At first glance, this exercise seems easy and many of your management team will eagerly take on the task. When they start to put pen to paper, however, the simplicity of the task often quickly dissipates and the true challenge of this statement becomes readily apparent. In my experience, completing this sentence is the single hardest task that you will collectively face as a management team.
At the end of the exercise, collect the responses and anonymously read the completed statements. You may be very surprised at the resulting inconsistencies. As marketing leaders, we often develop our market positions and understand its importance to effectively competing in a busy market. But we sometimes forget to spend the necessary focus internally to ensure awareness among our customer facing teams and the impacts of the brand position to their day-to-day jobs.
The crux of a brand is a collection of perceptions formed from a host of interactions with your company. If this is the case, our brands are built from far more than our marketing and promotions. Think of all the client facing interactions your employees have with the customer, from the front reception to sales to delivery to billing to accounts receivable. Think of the impact to your brand if your positioning is not well vetted and understood by your employees. What are the chances your organization is consistently living and delivering on the brand promise? How confused is your customer if they hear your brand is built on fanatical support and your support team is several days returning customer inquiries?

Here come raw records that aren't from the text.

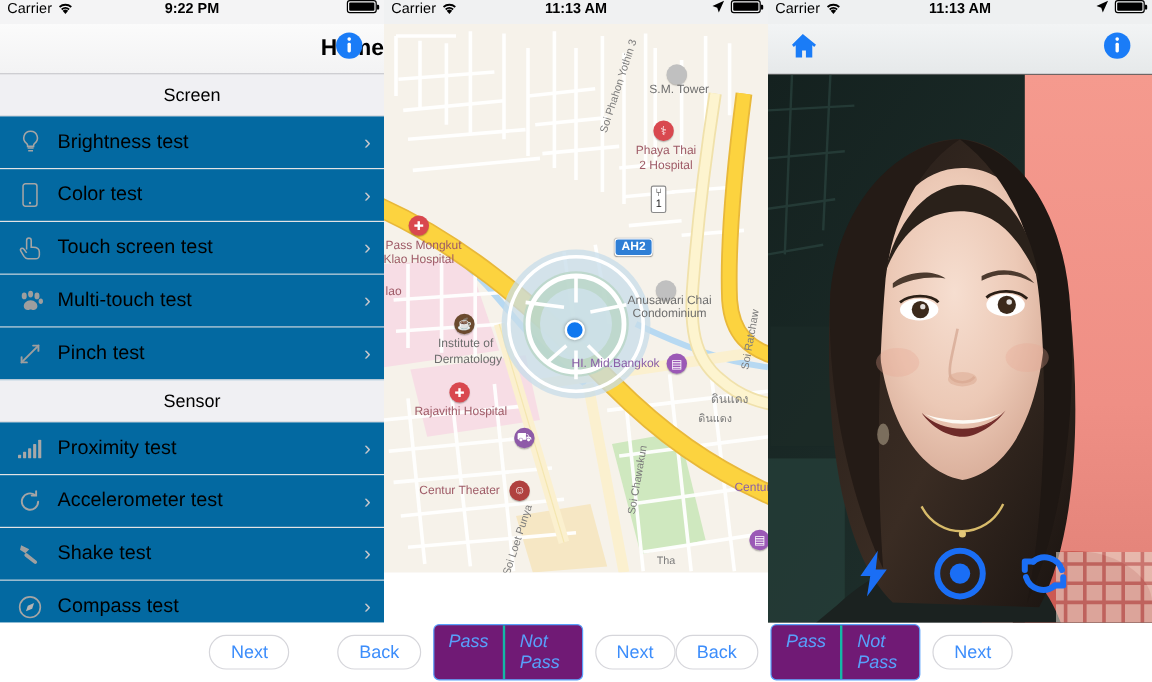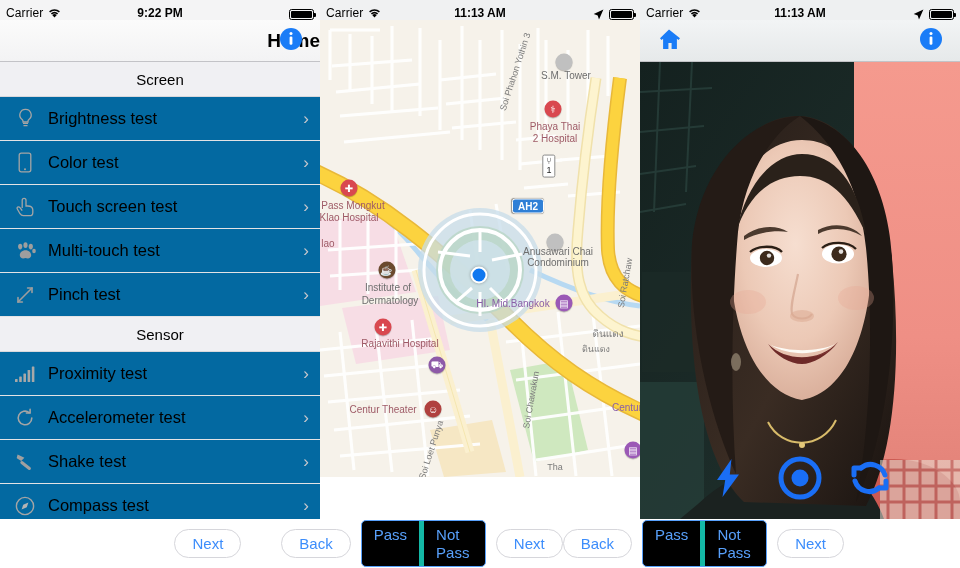--- a/index.html
+++ b/index.html
@@ -24,7 +24,7 @@
   
   .statusbar {
     height: 20px; width: 100%;
-    display: flex; align-items: flex-end;
+    display: flex; align-items: flex-start;
     font-size: 12px; color: #000;
     padding: 0 6px;
     position: relative;

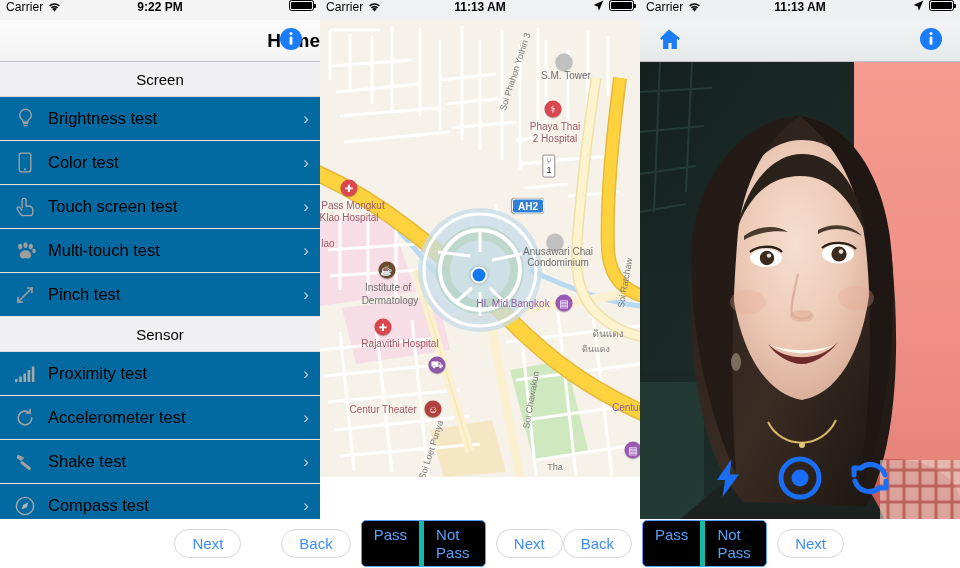--- a/index.html
+++ b/index.html
@@ -433,7 +433,7 @@
       <div class="map-label lbl-poi" style="left:8px;top:223px;">lao</div>
       <div class="map-label lbl-grey" style="left:68px;top:267px;">Institute of</div>
       <div class="map-label lbl-grey" style="left:70px;top:280px;">Dermatology</div>
-      <div class="map-label lbl-poi" style="left:80px;top:323px;">Rajavithi Hospital</div>
+      <div class="map-label lbl-poi" style="left:64px;top:323px;">Rajavithi Hospital</div>
       <div class="map-label lbl-poi" style="left:63px;top:389px;">Centur Theater</div>
       <div class="map-label lbl-grey" style="left:238px;top:231px;">Anusawari Chai</div>
       <div class="map-label lbl-grey" style="left:238px;top:242px;">Condominium</div>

The best brands consistently deliver on their brand promise and they do so by working hard to ensure their organization is ready to support the promise internally. This includes detailed plans, training, frequent internal communications, and check points for quality assurance. This only works if your management team acts as the internal champions for your brand – it needs to be supported from the top. So if the positioning exercise above yields inconsistencies from your management team, you know what you have to do next.
Brand positioning is at the center of a brand development strategy and arguably the most important facet of a company’s success. It is the glue that keeps everything together. It is what sets you apart and the reason people want to do business with you. It sets the tone for how you conduct business. It is the roadmap to guide future direction and growth and the compass for most of your business decisions along the way. And it starts with your own management team and employees.